### SELECTED PASSAGE
Boudewijn Rempt wrote:
> On Tuesday 13 November 2007, Matthew Woehlke wrote:
>> Valerie VK wrote:
>>> Since Krita has line tool, it doesn't need to
take up the Shift
>>> key for straight lines like with Gimp. So how
about assigning it
>>> to this? It is "smoother" in terms of
resizing than pressing a
>>> key several times.
>> Line drawing (and more frequently, H/V constraint)
with 'shift' is one
>> PS feature I find very useful, that Krita doesn't
have :-(.
>
> Why is that more useful or usable than drawing a line
with the line tool?
Short answer:
It's disruptive to workflow (at least, to people coming from
PS and/or
GIMP). It also loses the ability to repeatedly overstroke
parts of an
H/V path. Also, at least in Krita 1.6.1 there is no
real-time update as
in PS or GIMP.
Long answer:
The PS/GIMP model cleanly segregates drawing into two
aspects: tool
function, and stroke placement model. All brush-like tools
support the
'shift' stroke placement modifier for drawing lines,
polylines, and
constraining to an H/V path.

### EXTRACTED DATA
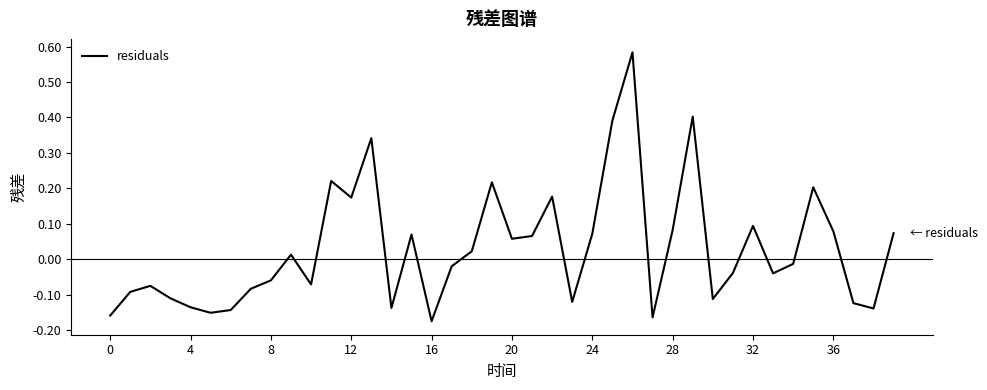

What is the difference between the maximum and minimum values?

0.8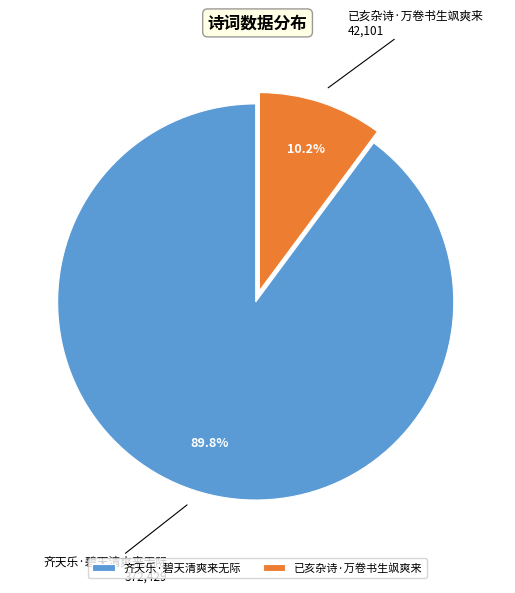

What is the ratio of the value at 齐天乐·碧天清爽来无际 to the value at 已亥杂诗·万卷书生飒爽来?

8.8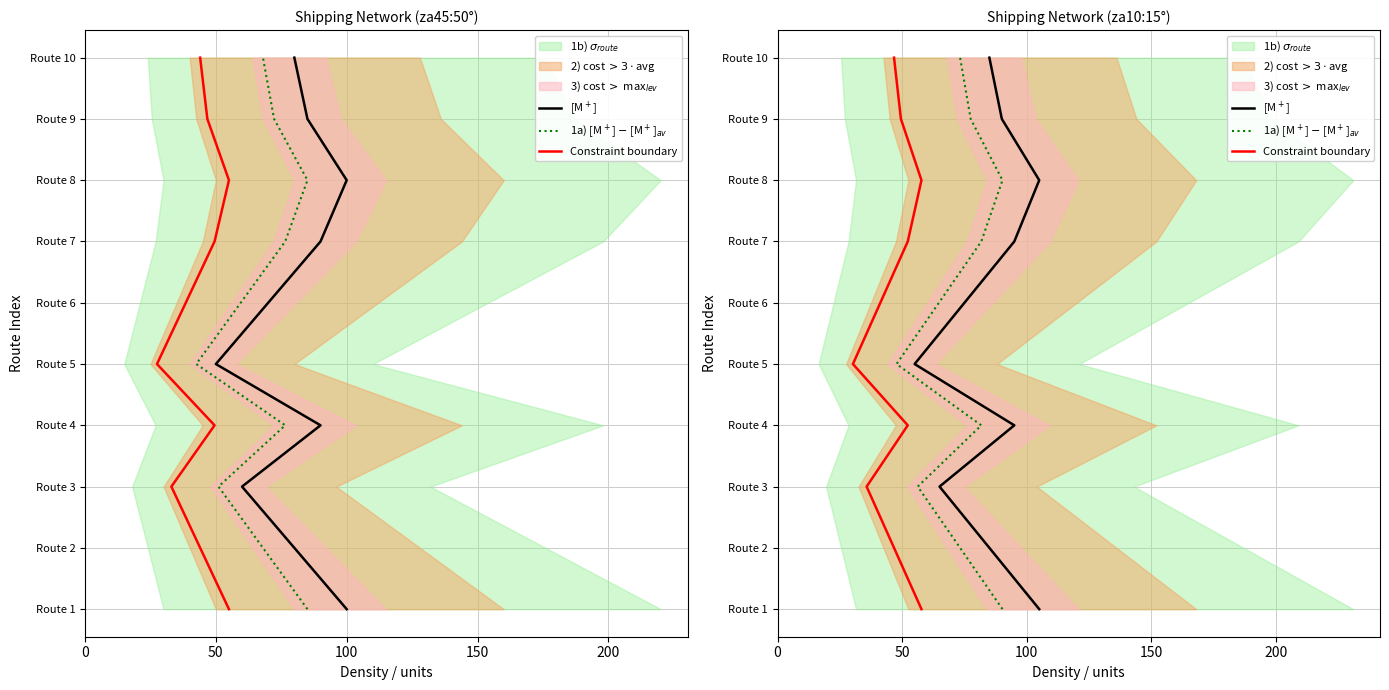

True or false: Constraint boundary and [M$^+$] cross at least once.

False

### WHAT YOU NEED TO DO
**1)** According to the mailing-list reply about shift-key line drawing in Krita, which version of Krita lacks a real-time update while drawing?
**2)** Extend the mailing-list reply about shift-key line drawing in Krita, starting after its final sentence.

### RESULTS BY TASK
**1)** Krita 1.6.1

**2)**
Krita does not make this clean separation. We have a number
of
brush-like Tools (brush, eraser, blur, etc) that support
exactly one
stroke placement method. In addition, we have two
"tools" that impose a
different stroke placement method but only support a small
subset of
Tools. Instead of a consistent and complete hierarchy, we
have two
independent "tool trees", one that starts with
function and only
supports one method of stroke placement, and one that starts
with stroke
placement and provides only a subset of functionality.
Hopefully this is better in 2.0 (which I haven't had a
change to play
with, yet) with flake, but the line/polyline/bezier tools in
1.6.1 feel
like a poor imitation of PS's paths, which is what they
should have been
in the first place. Non-real-time paths to me only make
sense if they
are persistent and editable, which these tools fail at
(beziers at least
are editable but not persistent, and also cannot be
filled).
Use case:
In PS, I use polyline stroke placement often when masking
images; this
tends to give me better results than pure freehand drawing.
In Krita,
this is impossible because the polyline tool does not paint
until I am
done, so that a: I am constantly guessing what I am actually
drawing,
and b: in order to see what I have drawn, I have to
"forget" my last
point. Plus now I am constantly changing tools.
--
Matthew
Me: wtf?? "#warning This is temporary since Dec
2000". Seven-year
"temporary" code?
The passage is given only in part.